- TASKS TO PERFORM:
1. Translate into French this sentence from the forum post on loading files in parallel: "I thought about threading since it's only I/O actions."
2. In the forum post on loading files in parallel, reproduce the part that opens with the words containing "Example of non-parallel" and closes with "self.a = pd.read_csv('a.csv')", swapping every "DataManager" for "CsvLoader".

- EXCERPT:
======
Reputation: 3208
Suppose I have a class, And want to read few files from the disk in parallel, and parameterize class parameters. What is the most correct way to do it (and how)?
I thought about threading since it's only I/O actions.
Example of non-parallel implementation (1-Threading):
import pandas as pd
class DataManager(object):
def __init__(self):
self.a = None
self.b = None
self.c = None
self.d = None
self.e = None
self.f = None
def load_data(self):
self.a = pd.read_csv('a.csv')
self.b = pd.read_csv('b.csv')
self.c = pd.read_csv('c.csv')
self.d = pd.read_csv('d.csv')
self.e = pd.read_csv('e.csv')
self.f = pd.read_csv('f.csv')
if __name__ == '__main__':
dm = DataManager()
dm.load_data()
# Main thread is waiting for load_data to finish.
print("finished loading data")
======
- GIVEN RECORDS:
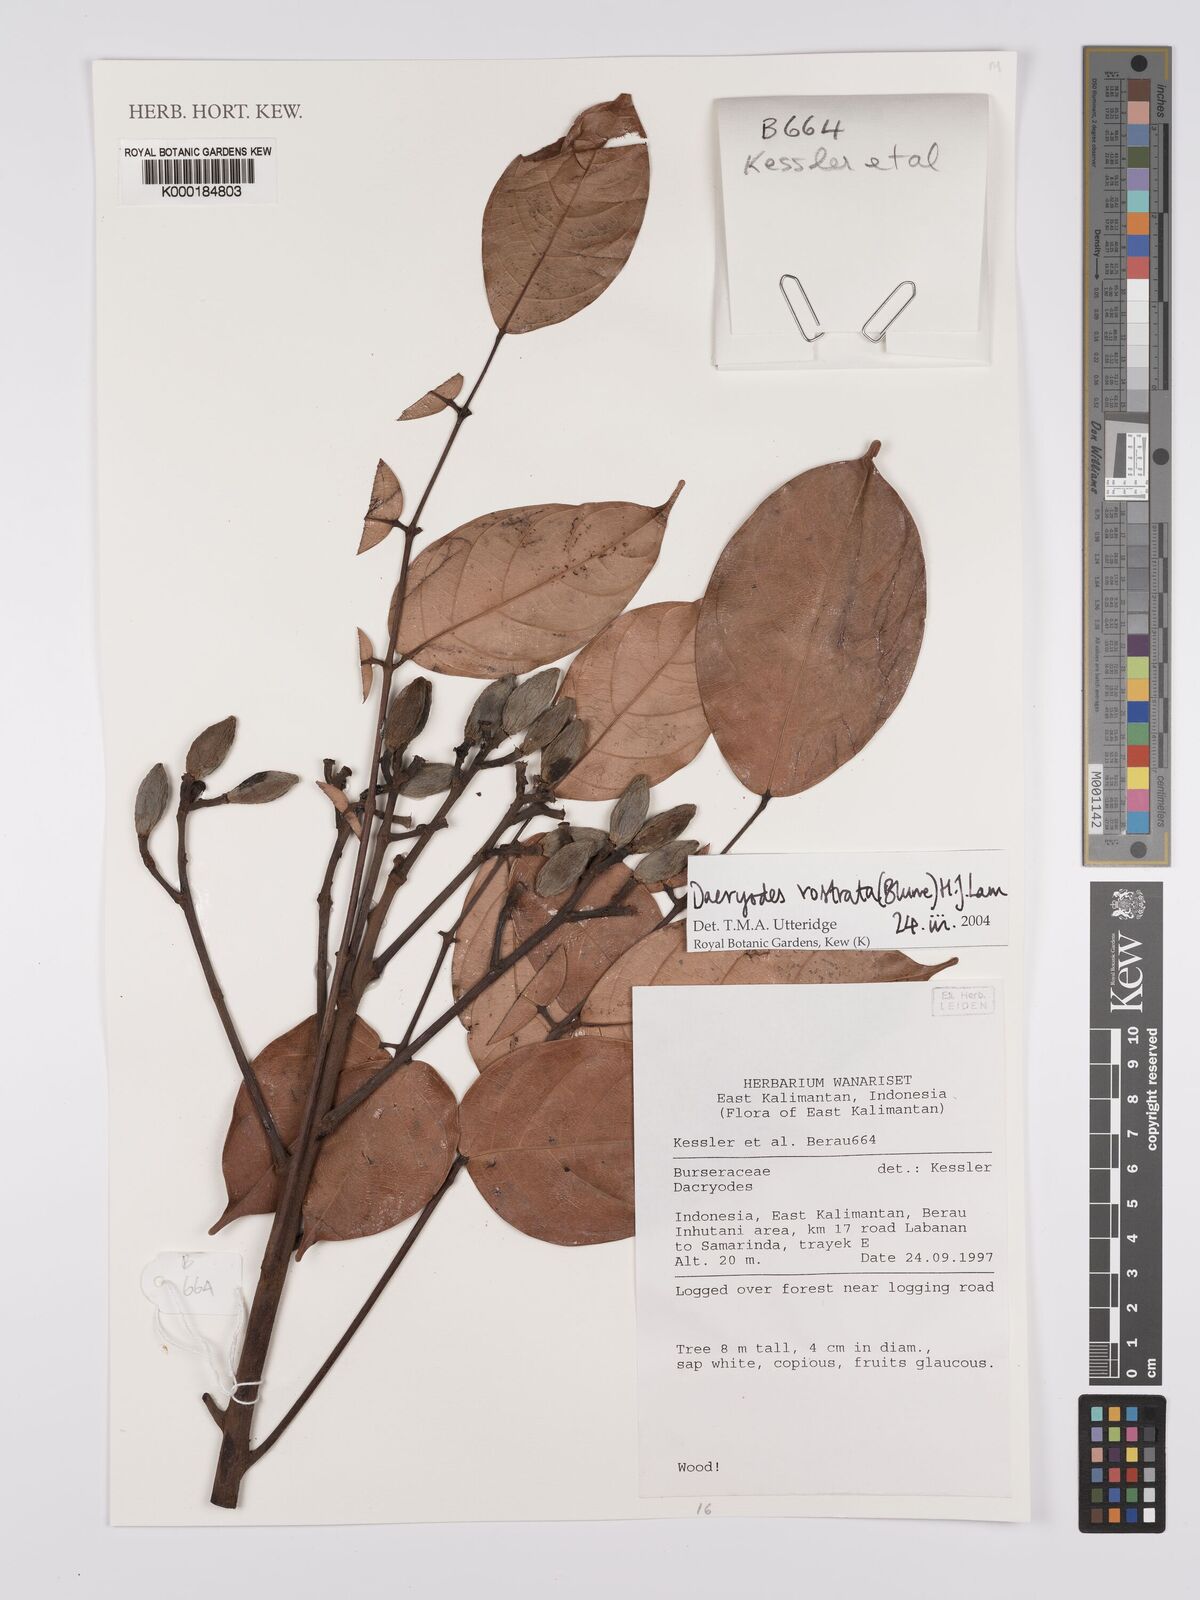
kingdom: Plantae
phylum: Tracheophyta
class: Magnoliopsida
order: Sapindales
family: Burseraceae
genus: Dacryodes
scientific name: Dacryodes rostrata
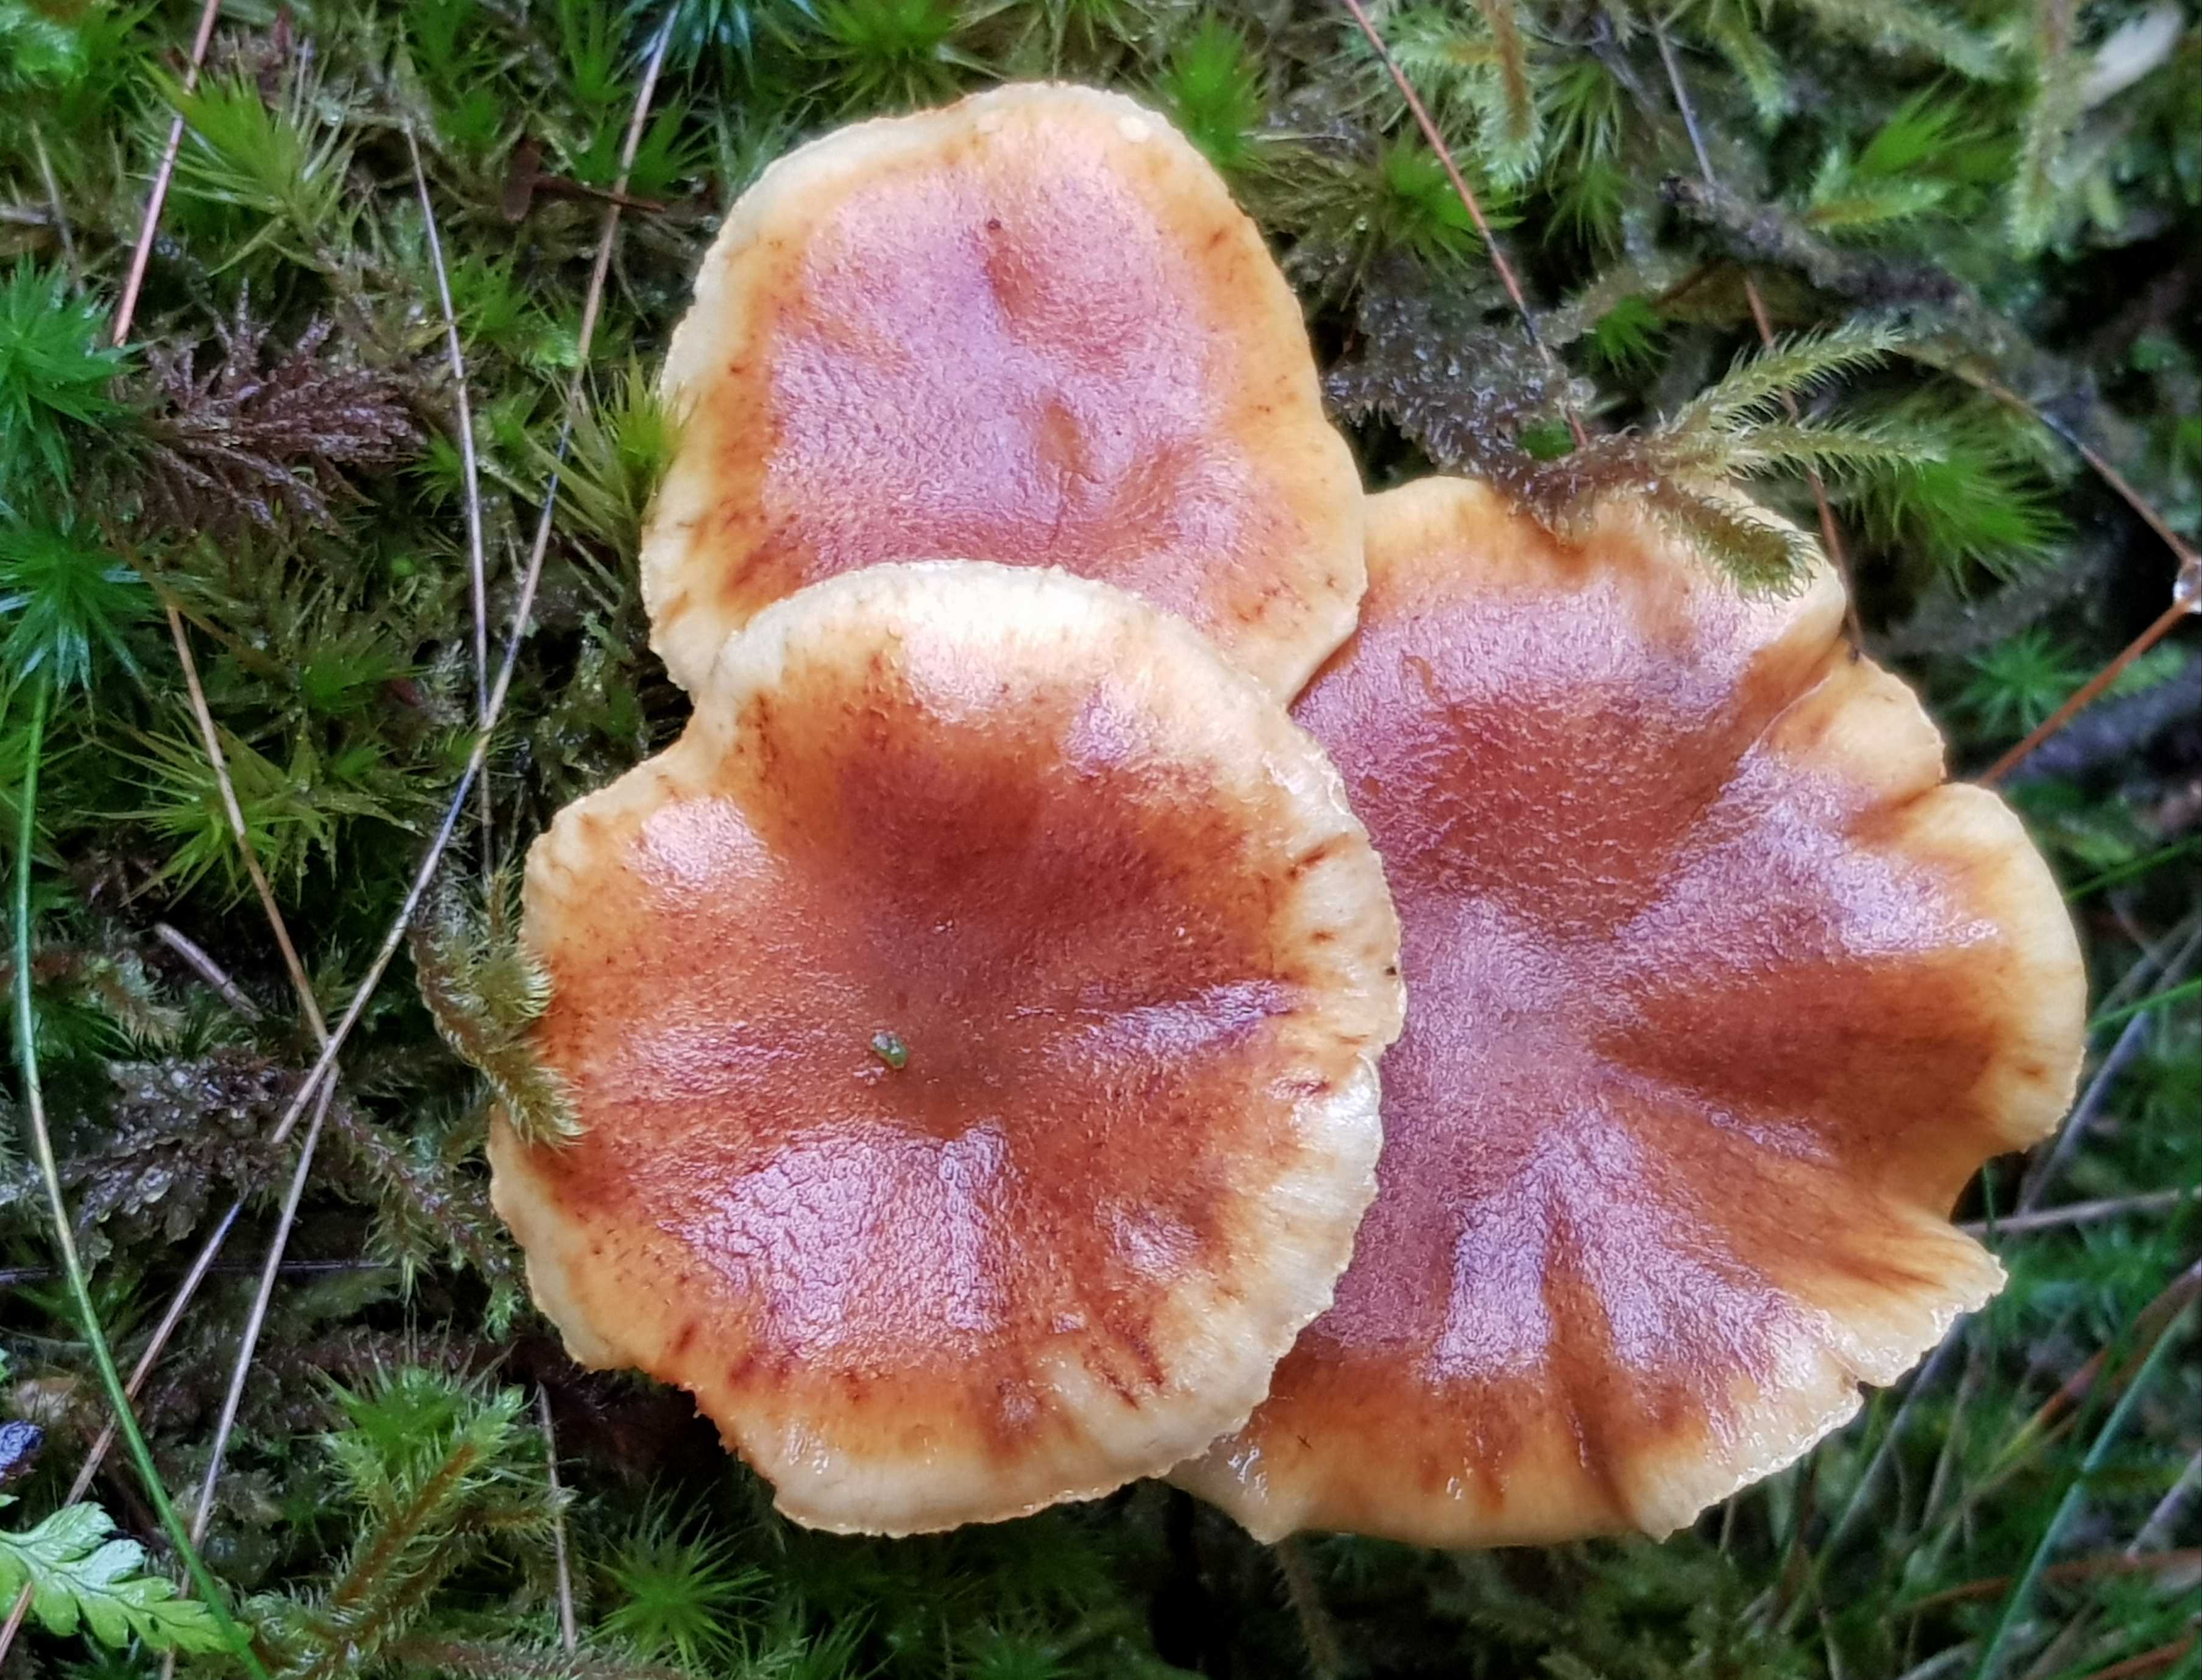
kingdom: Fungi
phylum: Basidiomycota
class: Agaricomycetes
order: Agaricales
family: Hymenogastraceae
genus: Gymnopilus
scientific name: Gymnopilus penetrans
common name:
======
- RESULTS IN ORDER:
1. J'ai pensé au multithreading, puisqu'il ne s'agit que d'opérations d'E/S.

2.
Example of non-parallel implementation (1-Threading):
import pandas as pd
class CsvLoader(object):
def __init__(self):
self.a = None
self.b = None
self.c = None
self.d = None
self.e = None
self.f = None
def load_data(self):
self.a = pd.read_csv('a.csv')